Arif menerangkan bahwa BRIN mengembangkan sejumlah teknologi pengemasan modern, mulai dari makanan dalam kaleng, kemasan lentur untuk hidangan berkuah, hingga sistem pemanas makanan tanpa api yang saat ini menjadi perhatian utama pengembangan.
Ia menjelaskan, makanan dapat dihangatkan cukup dengan menambahkan air biasa tanpa perlu kompor maupun alat pemanas lainnya. Teknologi tersebut memakai bahan aman seperti zeolit dan kapur yang telah melewati pengujian keamanan pangan.
Inovasi ini dinilai sangat membantu, khususnya ketika jamaah berada di wilayah Arafah, Muzdalifah, dan Mina, karena makanan dapat disajikan lebih cepat, praktis, serta tetap nikmat dikonsumsi.
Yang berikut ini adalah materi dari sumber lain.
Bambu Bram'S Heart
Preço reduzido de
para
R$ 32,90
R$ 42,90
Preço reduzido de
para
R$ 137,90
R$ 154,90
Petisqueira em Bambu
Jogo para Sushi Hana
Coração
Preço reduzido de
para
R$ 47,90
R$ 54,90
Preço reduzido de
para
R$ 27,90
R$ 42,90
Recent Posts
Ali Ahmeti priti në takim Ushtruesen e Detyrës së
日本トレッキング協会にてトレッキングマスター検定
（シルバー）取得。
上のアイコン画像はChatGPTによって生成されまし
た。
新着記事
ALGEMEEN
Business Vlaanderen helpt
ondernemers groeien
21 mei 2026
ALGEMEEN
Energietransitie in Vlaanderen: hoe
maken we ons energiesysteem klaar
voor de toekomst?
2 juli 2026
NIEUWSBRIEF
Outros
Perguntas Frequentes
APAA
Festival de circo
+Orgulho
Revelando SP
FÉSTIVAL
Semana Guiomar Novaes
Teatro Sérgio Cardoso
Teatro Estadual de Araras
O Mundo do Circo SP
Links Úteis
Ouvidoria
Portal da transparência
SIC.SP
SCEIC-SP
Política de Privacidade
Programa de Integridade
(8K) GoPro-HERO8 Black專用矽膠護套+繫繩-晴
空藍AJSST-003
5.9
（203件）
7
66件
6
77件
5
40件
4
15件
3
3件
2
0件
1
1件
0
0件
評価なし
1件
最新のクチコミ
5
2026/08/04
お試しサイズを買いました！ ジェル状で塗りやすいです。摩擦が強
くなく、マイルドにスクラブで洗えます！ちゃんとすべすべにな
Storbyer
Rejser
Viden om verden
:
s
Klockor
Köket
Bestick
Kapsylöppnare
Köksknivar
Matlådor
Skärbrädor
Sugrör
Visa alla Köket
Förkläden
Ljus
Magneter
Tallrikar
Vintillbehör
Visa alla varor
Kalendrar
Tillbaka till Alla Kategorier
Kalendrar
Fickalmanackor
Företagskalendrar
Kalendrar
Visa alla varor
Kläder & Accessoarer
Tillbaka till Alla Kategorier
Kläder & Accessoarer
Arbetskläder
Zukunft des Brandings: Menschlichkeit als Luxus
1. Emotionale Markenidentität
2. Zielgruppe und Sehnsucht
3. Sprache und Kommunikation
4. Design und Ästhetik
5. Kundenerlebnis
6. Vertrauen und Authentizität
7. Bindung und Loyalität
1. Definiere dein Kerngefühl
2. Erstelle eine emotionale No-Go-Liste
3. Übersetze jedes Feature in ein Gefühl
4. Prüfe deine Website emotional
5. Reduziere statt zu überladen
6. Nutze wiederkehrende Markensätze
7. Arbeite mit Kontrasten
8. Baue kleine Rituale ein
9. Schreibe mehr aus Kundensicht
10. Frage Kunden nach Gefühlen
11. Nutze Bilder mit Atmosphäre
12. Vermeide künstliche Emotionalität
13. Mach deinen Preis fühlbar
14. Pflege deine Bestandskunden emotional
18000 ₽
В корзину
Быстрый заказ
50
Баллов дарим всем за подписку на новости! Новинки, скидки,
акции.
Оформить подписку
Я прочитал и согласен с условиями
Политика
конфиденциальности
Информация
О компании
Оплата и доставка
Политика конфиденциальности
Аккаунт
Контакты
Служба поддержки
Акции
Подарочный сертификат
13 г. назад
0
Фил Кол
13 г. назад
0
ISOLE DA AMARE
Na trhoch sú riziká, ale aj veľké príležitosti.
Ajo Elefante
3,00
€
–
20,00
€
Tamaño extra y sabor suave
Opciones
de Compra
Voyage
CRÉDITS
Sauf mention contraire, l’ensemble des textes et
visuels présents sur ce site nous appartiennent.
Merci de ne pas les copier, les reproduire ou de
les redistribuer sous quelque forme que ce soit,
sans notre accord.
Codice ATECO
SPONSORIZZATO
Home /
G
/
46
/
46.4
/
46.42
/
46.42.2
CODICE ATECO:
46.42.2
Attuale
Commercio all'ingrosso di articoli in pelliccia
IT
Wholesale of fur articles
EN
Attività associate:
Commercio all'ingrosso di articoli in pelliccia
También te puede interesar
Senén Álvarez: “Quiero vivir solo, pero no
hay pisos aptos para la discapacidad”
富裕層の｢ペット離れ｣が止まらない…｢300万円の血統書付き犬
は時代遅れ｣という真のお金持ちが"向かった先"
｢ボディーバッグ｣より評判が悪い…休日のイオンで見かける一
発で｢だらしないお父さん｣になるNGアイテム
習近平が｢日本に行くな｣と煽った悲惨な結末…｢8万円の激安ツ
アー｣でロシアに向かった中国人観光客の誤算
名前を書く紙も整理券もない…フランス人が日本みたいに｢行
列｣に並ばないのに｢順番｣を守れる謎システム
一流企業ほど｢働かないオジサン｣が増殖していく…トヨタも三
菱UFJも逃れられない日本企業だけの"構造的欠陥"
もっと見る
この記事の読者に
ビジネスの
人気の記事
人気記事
Di sisi lain, Menteri Koordinator Bidang Pangan Zulkifli Hasan memberikan apresiasi terhadap inovasi yang dikembangkan BRIN. Ia berharap teknologi tersebut mampu meningkatkan mutu layanan konsumsi jamaah haji agar semakin efisien, aman, dan berkualitas.
Zulkifli menegaskan bahwa produk makanan siap saji itu hanya diperuntukkan bagi jamaah haji Indonesia dan tidak untuk diperdagangkan di Arab Saudi. Selama memenuhi ketentuan halal serta memperoleh izin dari BPOM, pendistribusian dapat dilakukan sesuai kebutuhan.
Ia juga memastikan persediaan pangan bagi jamaah haji tetap terjaga meskipun kondisi geopolitik global sedang bergejolak. Karena itu, calon jamaah diminta tidak cemas terhadap kebutuhan konsumsi selama menjalankan ibadah haji.